Landspout tornado in Chicago
© Melanie Harnacke
A landspout tornado spotted about four miles north of Midway International Airport on Aug. 9, 2016.
A tornado touched down in Chicago on Tuesday, but apparently it produced no damage and wasn't even accompanied by a thunderstorm.

The bizarre, dusty funnel, known as a landspout, was visible from Chicago's Midway Airport just before 4 Thursday afternoon for about 10 minutes and was photographed by several commuters in Chicagoland.

According to the National Weather Service, the landspout touched down in about a two-block area on the city's near southwest side, south of Ogden Avenue. No damage was reported.


It could be seen from the top of Chicago's tallest skyscraper, the Willis Tower.

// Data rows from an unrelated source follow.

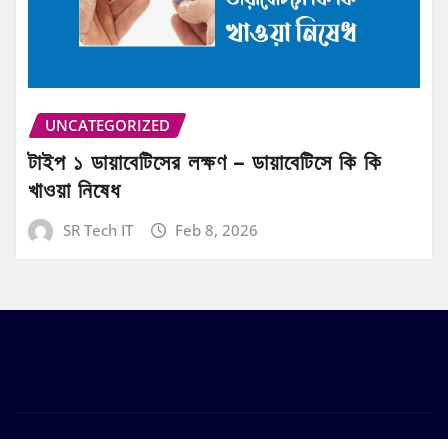
UNCATEGORIZED
টাইপ ১ ডায়াবেটিসের লক্ষণ – ডায়াবেটিসে কি কি
খাওয়া নিষেধ
SR Tech IT
Feb 8, 2026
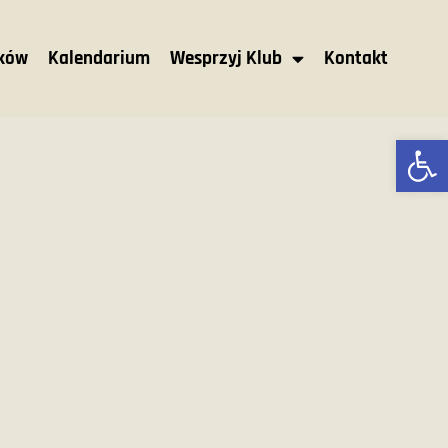
nków
Kalendarium
Wesprzyj Klub
Kontakt
Ot
M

This was the first tornado of any kind in the city limits of Chicago since an F0 tornado downed trees and limbs on the Loyola University campus on Sept. 22, 2006, according to the National Weather Service.

From 1954-April 2016, there have been 54 tornadoes in Cook County, according to NOAA's Storm Events Database.

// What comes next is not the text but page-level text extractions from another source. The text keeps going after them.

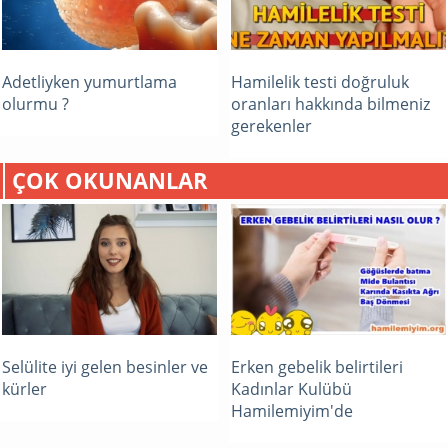
Adetliyken yumurtlama
Hamilelik testi doğruluk
olurmu ?
oranları hakkında bilmeniz
gerekenler
ÇOK OKUNANLAR
Selülite iyi gelen besinler ve
Erken gebelik belirtileri
kürler
Kadınlar Kulübü
Hamilemiyim'de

While a landspout is technically a tornado, it differs from what you may consider a tornado.

Landspouts don't need a parent thunderstorm with a rotating updraft. They form when a developing towering cumulus cloud occurs over any near-surface boundary of converging winds.

In Chicago's case, it was the lake-breeze boundary separating air cooled by Lake Michigan with easterly winds from hotter air over inland locations with winds blowing from the west or southwest.

The boundary, therefore, features very slowly rotating air. Once the growing cumulus cloud's upward motion passes over the boundary, that slowly rotating air becomes stretched vertically and accelerates into what became the landspout.

They are essentially waterspouts over land.

Most landspouts are fairly weak and short-lived. On occasion, they can do minor damage. They are most common in the High Plains, Colorado in particular.

One recent, photogenic landspout damaged a farm near Peetz, Colorado, in late May.